How to Look Up a Process

You can look up a process in many ways. Often, you have the name of a daemon, command, or a program, and you want to know its process ID. For example, you may want to find the process ID of firefox.

  • pgrep

    $ pgrep firefox
    4559


    You do not need to specify the complete name.

    $ pgrep fox
    4559


    Because of the partial matching, it is prudent to have pgrep report both the process ID and the matching name:

    $ pgrep -l fox
    4559 firefox-bin


  • ps
    $ ps aux |grep fox 
    peter 4559 4.0 8.7 211680 84668 ? Sl 08:58 6:20 /usr/lib/iceweasel/firefox-bin -a firefox
    root 10611 0.0 0.0 2848 696 pts/0 R+ 11:36 0:00 grep fox


    Alternatively,
    $ ps -ef |grep fox
    peter 4559 1 4 08:58 ? 00:06:26 /usr/lib/iceweasel/firefox-bin -a firefox
    root 10645 8518 0 11:38 pts/0 00:00:00 grep fox


    The second output line for each of the 2 commands refers to the grep itself, and should be ignored.
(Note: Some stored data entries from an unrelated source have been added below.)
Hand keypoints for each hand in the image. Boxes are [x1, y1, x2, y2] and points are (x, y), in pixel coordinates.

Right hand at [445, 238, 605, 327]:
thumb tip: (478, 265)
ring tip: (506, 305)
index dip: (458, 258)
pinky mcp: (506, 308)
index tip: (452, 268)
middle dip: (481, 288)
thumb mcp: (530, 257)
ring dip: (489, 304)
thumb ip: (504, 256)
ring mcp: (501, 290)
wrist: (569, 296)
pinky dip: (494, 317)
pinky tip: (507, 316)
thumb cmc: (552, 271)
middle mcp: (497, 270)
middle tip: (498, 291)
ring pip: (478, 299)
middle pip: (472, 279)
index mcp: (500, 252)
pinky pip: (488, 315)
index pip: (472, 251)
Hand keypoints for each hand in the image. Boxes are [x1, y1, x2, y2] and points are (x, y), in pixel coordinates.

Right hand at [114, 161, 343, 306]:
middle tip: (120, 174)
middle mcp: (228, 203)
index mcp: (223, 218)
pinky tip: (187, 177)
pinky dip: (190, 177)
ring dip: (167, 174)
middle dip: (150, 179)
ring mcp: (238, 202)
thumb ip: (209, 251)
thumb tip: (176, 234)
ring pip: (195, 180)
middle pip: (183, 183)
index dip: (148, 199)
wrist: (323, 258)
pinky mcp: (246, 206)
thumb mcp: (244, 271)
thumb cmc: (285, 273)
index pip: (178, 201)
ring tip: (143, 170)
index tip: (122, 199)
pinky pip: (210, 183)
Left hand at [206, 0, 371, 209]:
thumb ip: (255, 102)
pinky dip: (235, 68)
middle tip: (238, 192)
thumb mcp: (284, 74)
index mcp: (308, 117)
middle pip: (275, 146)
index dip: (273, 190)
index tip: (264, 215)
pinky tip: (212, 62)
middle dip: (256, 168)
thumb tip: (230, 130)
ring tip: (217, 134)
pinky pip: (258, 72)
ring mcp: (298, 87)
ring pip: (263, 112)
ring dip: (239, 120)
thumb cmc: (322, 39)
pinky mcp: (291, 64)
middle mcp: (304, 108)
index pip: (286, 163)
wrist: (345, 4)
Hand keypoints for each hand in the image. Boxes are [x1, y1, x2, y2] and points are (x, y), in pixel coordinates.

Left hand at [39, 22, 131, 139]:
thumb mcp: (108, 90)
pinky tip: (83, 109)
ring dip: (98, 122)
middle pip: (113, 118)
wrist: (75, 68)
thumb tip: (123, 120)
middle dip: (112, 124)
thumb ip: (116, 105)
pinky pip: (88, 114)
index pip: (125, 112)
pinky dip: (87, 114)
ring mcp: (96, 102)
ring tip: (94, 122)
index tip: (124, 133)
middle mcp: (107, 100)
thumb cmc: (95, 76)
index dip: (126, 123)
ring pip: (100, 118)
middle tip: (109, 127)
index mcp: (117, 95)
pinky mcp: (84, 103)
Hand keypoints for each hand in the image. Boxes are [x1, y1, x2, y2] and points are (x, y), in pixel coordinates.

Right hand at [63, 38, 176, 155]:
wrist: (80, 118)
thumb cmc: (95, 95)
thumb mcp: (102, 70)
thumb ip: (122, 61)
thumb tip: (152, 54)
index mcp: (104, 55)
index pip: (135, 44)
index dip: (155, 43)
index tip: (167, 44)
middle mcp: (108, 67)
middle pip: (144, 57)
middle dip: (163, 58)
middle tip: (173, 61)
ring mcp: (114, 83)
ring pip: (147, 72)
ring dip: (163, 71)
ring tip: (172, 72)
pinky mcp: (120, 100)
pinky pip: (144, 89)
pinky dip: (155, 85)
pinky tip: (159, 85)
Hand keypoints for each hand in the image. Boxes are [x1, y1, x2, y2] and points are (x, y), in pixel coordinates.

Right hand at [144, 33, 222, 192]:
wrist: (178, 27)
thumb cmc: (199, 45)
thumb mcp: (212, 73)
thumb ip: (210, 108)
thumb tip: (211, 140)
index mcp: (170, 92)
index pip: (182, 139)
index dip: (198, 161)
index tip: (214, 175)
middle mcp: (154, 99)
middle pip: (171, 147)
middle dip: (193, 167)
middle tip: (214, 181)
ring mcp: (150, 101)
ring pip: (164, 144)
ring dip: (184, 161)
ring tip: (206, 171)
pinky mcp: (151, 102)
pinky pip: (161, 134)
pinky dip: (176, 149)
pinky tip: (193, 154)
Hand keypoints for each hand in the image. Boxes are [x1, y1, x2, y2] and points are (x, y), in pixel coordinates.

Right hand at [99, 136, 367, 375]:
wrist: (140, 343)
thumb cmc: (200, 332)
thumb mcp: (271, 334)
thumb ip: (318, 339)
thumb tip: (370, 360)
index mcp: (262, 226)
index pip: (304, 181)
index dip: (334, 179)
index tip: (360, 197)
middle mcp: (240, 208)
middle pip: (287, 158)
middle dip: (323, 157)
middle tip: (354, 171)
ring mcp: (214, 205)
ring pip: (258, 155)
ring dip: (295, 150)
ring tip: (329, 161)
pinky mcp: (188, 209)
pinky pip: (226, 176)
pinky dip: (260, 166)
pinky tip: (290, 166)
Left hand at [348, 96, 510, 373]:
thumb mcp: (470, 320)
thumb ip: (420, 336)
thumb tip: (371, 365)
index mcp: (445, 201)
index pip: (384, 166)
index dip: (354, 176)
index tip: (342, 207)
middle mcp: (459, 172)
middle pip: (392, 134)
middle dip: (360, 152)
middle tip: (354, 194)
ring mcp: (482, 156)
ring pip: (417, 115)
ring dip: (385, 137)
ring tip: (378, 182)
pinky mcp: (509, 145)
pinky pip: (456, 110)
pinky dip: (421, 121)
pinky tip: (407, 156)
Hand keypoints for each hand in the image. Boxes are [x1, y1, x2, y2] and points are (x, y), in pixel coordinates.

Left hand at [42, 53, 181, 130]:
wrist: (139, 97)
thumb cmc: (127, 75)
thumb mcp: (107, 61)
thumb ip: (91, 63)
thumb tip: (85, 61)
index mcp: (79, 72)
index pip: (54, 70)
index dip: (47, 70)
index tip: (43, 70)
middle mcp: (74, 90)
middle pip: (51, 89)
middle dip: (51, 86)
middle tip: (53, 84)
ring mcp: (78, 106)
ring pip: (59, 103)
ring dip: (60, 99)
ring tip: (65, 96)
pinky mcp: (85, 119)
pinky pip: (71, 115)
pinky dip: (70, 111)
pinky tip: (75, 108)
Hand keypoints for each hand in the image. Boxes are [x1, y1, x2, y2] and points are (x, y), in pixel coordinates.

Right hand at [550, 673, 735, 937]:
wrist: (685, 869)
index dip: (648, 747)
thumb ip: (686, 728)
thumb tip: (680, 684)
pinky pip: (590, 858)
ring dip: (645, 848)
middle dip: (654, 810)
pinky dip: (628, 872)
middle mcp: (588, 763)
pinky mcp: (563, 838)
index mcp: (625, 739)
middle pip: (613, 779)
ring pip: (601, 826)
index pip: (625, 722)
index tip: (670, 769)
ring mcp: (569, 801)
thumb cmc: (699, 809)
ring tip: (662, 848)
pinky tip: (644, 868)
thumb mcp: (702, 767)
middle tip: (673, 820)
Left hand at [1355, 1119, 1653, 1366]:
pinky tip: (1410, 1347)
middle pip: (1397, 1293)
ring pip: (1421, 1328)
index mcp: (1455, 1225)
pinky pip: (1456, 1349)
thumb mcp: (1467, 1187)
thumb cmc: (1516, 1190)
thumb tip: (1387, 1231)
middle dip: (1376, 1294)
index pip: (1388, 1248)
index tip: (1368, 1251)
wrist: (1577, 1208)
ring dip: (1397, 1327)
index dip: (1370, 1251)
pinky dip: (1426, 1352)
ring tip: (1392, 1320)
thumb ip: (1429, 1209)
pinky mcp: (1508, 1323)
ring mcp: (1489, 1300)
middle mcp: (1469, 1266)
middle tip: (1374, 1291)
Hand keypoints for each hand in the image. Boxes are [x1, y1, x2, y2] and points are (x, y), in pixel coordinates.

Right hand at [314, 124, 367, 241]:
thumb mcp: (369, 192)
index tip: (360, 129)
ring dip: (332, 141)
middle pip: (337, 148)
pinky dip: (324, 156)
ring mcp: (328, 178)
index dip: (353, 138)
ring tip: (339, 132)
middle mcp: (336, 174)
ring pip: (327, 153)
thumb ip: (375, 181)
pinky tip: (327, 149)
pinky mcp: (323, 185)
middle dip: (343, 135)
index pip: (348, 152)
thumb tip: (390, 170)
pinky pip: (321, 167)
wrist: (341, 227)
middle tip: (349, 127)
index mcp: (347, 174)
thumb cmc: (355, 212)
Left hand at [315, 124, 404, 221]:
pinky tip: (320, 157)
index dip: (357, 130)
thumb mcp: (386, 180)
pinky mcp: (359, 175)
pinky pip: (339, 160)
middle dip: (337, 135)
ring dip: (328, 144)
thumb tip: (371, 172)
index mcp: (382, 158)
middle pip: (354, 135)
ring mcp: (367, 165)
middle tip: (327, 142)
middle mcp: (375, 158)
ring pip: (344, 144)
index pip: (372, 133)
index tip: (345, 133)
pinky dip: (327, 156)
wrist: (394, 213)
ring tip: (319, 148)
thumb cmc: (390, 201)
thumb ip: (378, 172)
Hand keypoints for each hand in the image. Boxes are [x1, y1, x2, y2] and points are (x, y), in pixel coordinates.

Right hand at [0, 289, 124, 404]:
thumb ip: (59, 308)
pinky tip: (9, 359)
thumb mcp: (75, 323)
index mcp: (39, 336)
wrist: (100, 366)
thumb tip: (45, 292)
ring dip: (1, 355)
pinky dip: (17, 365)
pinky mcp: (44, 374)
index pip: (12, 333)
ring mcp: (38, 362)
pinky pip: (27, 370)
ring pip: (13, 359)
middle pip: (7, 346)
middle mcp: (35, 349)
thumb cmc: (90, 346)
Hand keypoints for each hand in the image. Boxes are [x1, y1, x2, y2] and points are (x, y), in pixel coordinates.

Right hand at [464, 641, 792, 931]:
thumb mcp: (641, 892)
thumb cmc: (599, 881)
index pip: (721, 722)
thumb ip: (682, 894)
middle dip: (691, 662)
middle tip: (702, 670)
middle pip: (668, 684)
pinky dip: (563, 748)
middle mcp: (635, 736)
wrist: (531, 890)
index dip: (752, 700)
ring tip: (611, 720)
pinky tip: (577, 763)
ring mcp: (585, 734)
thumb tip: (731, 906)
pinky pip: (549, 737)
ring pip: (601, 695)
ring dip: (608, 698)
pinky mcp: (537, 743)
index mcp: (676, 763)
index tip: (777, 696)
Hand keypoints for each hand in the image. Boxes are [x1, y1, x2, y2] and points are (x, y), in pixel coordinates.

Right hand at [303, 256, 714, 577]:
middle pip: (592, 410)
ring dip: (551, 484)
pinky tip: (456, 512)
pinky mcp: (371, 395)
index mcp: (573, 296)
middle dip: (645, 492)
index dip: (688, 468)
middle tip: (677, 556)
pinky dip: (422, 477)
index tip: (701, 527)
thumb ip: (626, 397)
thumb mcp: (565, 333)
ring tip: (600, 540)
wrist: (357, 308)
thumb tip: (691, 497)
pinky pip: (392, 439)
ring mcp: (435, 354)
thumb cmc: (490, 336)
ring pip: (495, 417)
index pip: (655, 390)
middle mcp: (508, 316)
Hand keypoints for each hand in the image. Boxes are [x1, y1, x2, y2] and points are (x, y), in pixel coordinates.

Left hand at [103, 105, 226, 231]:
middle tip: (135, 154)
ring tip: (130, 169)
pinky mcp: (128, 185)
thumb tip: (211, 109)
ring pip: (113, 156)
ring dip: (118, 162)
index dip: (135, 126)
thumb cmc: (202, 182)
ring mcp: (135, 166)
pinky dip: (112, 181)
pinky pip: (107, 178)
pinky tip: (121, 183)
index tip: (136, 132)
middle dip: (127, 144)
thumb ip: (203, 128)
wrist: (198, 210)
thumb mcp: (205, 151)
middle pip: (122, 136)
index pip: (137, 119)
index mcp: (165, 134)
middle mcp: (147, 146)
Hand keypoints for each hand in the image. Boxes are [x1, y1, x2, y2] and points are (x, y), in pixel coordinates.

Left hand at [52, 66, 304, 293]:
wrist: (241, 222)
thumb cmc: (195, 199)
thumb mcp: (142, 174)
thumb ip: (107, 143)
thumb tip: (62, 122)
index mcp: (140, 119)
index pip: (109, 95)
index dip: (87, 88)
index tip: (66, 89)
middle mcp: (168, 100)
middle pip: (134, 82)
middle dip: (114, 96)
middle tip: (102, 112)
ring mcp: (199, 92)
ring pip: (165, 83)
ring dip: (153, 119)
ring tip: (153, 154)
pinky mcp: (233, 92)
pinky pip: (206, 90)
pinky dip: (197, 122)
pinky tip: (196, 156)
The pgrep and the ps approaches can be adjusted to look up a process using other criteria besides the name.

For example, to look up all processes being executed by an user ID (0 = root):


  • $ pgrep -lu 0
    pgrep -lu 0
    1 init
    2 migration/0
    3 ksoftirqd/0
    4 events/0
    5 khelper
    6 kthread
    9 kblockd/0
    ....


  • $ ps -ef |grep root 
    root 1 0 0 08:56 ? 00:00:01 init [2]
    root 2 1 0 08:56 ? 00:00:00 [migration/0]
    root 3 1 0 08:56 ? 00:00:00 [ksoftirqd/0]
    root 4 1 0 08:56 ? 00:00:00 [events/0]
    root 5 1 0 08:56 ? 00:00:00 [khelper]
    root 6 1 0 08:56 ? 00:00:00 [kthread]
    root 9 6 0 08:56 ? 00:00:00 [kblockd/0]
    ...

    The grep command will match root along anywhere on the output line. This is sufficient for most casual command line lookup of processes. Of course, you can write to your heart's content a pattern-matching awk/perl script to only output lines that have root in the user name field.


For details, please read the pgrep and ps man pages.